▶ [Requirement] Please reproduce each of the entries below word for word, keeping every line, symbol and mark of formatting unchanged.

▶ [Exercise data]
=-=-=-=-=

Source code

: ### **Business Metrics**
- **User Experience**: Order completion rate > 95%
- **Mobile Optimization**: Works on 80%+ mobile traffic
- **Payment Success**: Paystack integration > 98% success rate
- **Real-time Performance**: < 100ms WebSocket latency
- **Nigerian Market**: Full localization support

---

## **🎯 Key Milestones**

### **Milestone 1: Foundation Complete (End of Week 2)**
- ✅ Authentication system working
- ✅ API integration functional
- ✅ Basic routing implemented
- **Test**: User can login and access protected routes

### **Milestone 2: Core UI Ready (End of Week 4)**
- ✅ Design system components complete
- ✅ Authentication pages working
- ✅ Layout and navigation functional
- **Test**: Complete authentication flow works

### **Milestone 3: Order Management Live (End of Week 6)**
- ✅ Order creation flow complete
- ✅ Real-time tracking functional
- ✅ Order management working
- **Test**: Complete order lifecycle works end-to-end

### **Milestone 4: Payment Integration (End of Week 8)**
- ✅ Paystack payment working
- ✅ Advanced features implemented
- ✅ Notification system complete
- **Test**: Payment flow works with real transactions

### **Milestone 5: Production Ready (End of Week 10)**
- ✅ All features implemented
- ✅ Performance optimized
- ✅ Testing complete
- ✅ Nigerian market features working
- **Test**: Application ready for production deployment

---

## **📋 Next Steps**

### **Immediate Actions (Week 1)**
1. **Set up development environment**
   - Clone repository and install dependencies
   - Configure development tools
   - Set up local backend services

=-=-=-=-=

▶ [Exercise output]
Source code

: ### **Business Metrics**
- **User Experience**: Order completion rate > 95%
- **Mobile Optimization**: Works on 80%+ mobile traffic
- **Payment Success**: Paystack integration > 98% success rate
- **Real-time Performance**: < 100ms WebSocket latency
- **Nigerian Market**: Full localization support

---

## **🎯 Key Milestones**

### **Milestone 1: Foundation Complete (End of Week 2)**
- ✅ Authentication system working
- ✅ API integration functional
- ✅ Basic routing implemented
- **Test**: User can login and access protected routes

### **Milestone 2: Core UI Ready (End of Week 4)**
- ✅ Design system components complete
- ✅ Authentication pages working
- ✅ Layout and navigation functional
- **Test**: Complete authentication flow works

### **Milestone 3: Order Management Live (End of Week 6)**
- ✅ Order creation flow complete
- ✅ Real-time tracking functional
- ✅ Order management working
- **Test**: Complete order lifecycle works end-to-end

### **Milestone 4: Payment Integration (End of Week 8)**
- ✅ Paystack payment working
- ✅ Advanced features implemented
- ✅ Notification system complete
- **Test**: Payment flow works with real transactions

### **Milestone 5: Production Ready (End of Week 10)**
- ✅ All features implemented
- ✅ Performance optimized
- ✅ Testing complete
- ✅ Nigerian market features working
- **Test**: Application ready for production deployment

---

## **📋 Next Steps**

### **Immediate Actions (Week 1)**
1. **Set up development environment**
   - Clone repository and install dependencies
   - Configure development tools
   - Set up local backend services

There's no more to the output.